Adaletin terazisi ve sessiz çığlıklar
Adaletin amacı yalnızca ceza vermek değil, toplumu iyileştirmek, geleceği daha güvenli bir hale getirmektir.
Adaletin temeli, halkın güveniyle ayakta durur. Ancak bu temel sarsılırsa, toplumun huzuru ve düzeni yerle bir olur. Son dönemde, şiddet uygulayanların serbest bırakıldığı; buna tepki gösteren, haksızlığa ses çıkaranların ise tutuklandığı olaylara tanıklık ediyoruz. Bu tablo, yalnızca bireylerin değil, adaletin kendisinin de itibarını zedelemektedir.

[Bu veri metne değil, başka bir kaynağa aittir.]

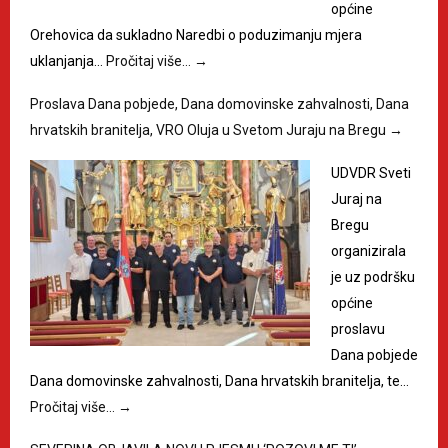
općine
Orehovica da sukladno Naredbi o poduzimanju mjera
uklanjanja…
Pročitaj više…
→
Proslava Dana pobjede, Dana domovinske zahvalnosti, Dana
hrvatskih branitelja, VRO Oluja u Svetom Juraju na Bregu
→
UDVDR Sveti
Juraj na
Bregu
organizirala
je uz podršku
općine
proslavu
Dana pobjede
Dana domovinske zahvalnosti, Dana hrvatskih branitelja, te…
Pročitaj više…
→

Şiddeti savunanlara özgürlük tanınıp, hak savunucuları cezalandırıldığında, toplumda iki büyük kayıp yaşanır: Adaletin itibarı ve halkın güveni. Adaletin terazisi eğer haktan yana eğilmezse, toplumun elinde neye güveneceği kalır? İnsanlar artık hukuktan medet umamaz hale gelir, kendi adaletlerini arama yoluna saparlar. İşte o zaman, kaos ve anarşi kapıda demektir.
Adalet bir gün hepimize lazım olacak. Bu yüzden susan vicdanlar değil, konuşan doğrular cesaretlendirilmeli. Çünkü “Kılıçla kazanılan zafer geçicidir; kalemle yazılan adalet ise ebedidir.” Eğer adaleti yıpratırsak, toplumu birbirine bağlayan güven zincirini de kırmış oluruz.

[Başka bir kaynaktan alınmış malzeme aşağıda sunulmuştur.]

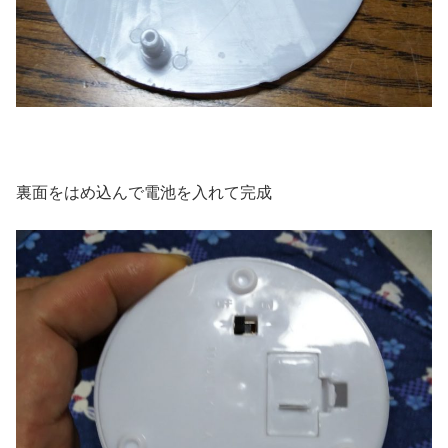
裏面をはめ込んで電池を入れて完成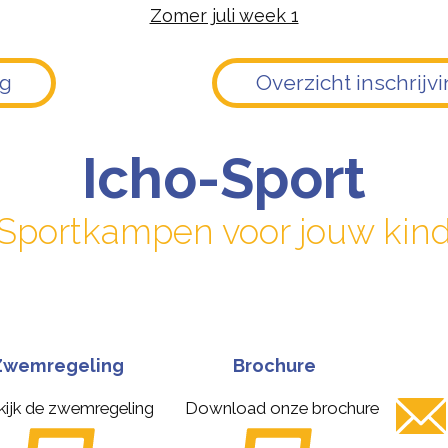
Zomer juli week 1
ug
Overzicht inschrijv
Icho-Sport
Sportkampen voor jouw kin
Zwemregeling
Brochure
kijk de zwemregeling
Download onze brochure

Adaletin amacı yalnızca ceza vermek değil, toplumu iyileştirmek, geleceği daha güvenli bir hale getirmektir. Eğer toplum adalete güvenini kaybederse, kanunlar ne kadar sağlam yazılmış olursa olsun, kimse onları ciddiye almaz. Hukukun işlemediği yerde kaos doğar, adaletin olmadığı yerde ise umut ölür.
Adaletin herkes için, her koşulda tarafsız olması gerektiğini unutmamalıyız. Çünkü toplumun vicdanında bir yara açılırsa, o yarayı hiçbir kanun kapatamaz. Gelin, haksızlıklar karşısında susan değil, adaleti yeniden onaran bir toplum olalım. Adalet, haklıya güven; mazluma umut; zalime ise korku vermelidir.
Unutmayalım ki, adalet susturulursa, suskunluk karanlığında sadece zalimler kazanır.